The company said on Tuesday that it made the decision after seeing the message posted by the attacker known as Comodohacker on Pastebin, in which he said that he had compromised four other high-profile CAs in addition to DigiNotar, explicitly naming GlobalSign as one of them.
“On Sep 5th 2011 the individual/group previously confirmed to have
hacked several Comodo resellers, claimed responsibility for the recent
DigiNotar hack. In his message posted on Pastebin, he also referred to
having access to 4 further high profile Certificate Authorities, and
named GlobalSign as one of the 4,” GlobalSign said in a statement.
“GlobalSign takes this claim very seriously and is currently
investigating. As a responsible CA, we have decided to temporarily
cease issuance of all Certificates until the investigation is complete.
We will post updates as frequently as possible.”
GlobalSign officials said on Wednesday that the company has retained Fox-IT, a Dutch security firm, to help conduct the investigation into a possible breach of its system.

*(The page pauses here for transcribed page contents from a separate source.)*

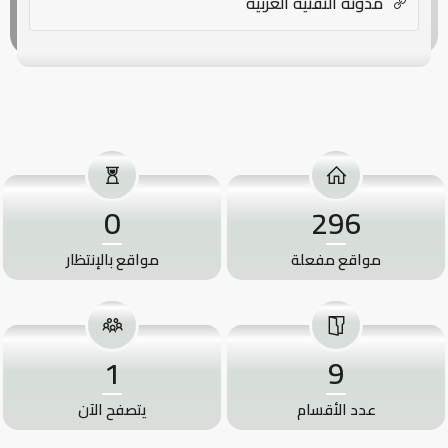
مدونة التقنية العربية
0
296
مواقع مفعلة
مواقع بالإنتظار
1
9
عدد الأقسام
يتصفح الآن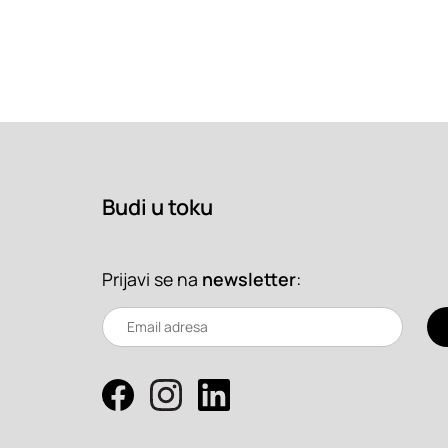
Budi u toku
Prijavi se na
newsletter
: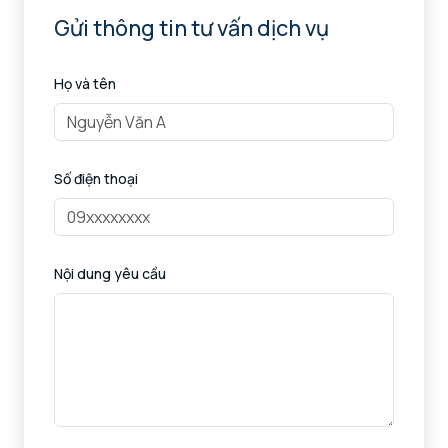
Gửi thông tin tư vấn dịch vụ
Họ và tên
Số điện thoại
Nội dung yêu cầu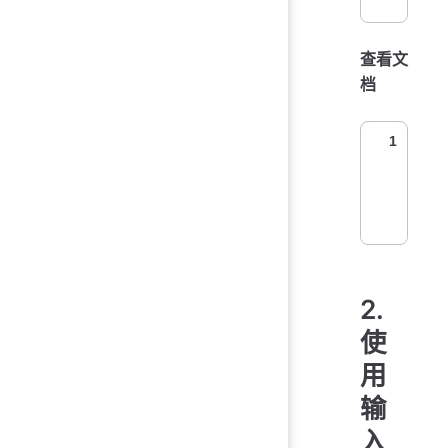
查看文
档
1
2.
使
用
输
入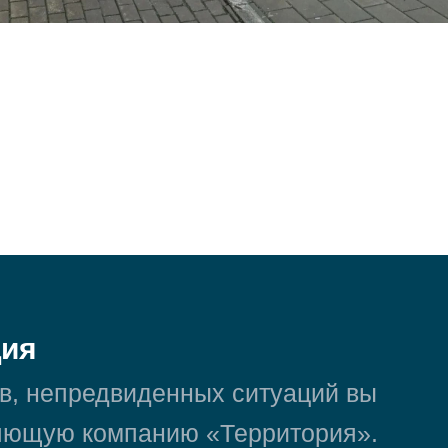
ция
в, непредвиденных ситуаций вы
ляющую компанию «Территория».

In his messages on Pastebin posted Tuesday, Comodohacker said that he had attacked DigiNotar in retaliation for the Srebrenica massacre in 1995 and that he had also compromised four other CAs and still had the ability to issue himself all manner of certificates from them. In one message, the attacker said that despite Microsoft’s claims to the contrary, he still had the ability to send updates from the Windows Update domain. That domain is one of the ones for which he had obtained a certificate from DigiNotar.
“I’m able to issue windows update, Microsoft’s statement about Windows
Update and that I can’t issue such update is totally false! I already
reversed ENTIRE windows update protocol, how it reads XMLs via SSL which
includes URL, KB no, SHA-1 hash of file for each update, how it
verifies that downloaded file is signed using WinVerifyTrust API, and…
Simply I can issue updates via windows update!” the message said in part.
Microsoft has issued an update for Windows users that revokes the trust for all of the DigiNotar root certificates, effectively making all of the certificates issued by the company untrusted in Windows.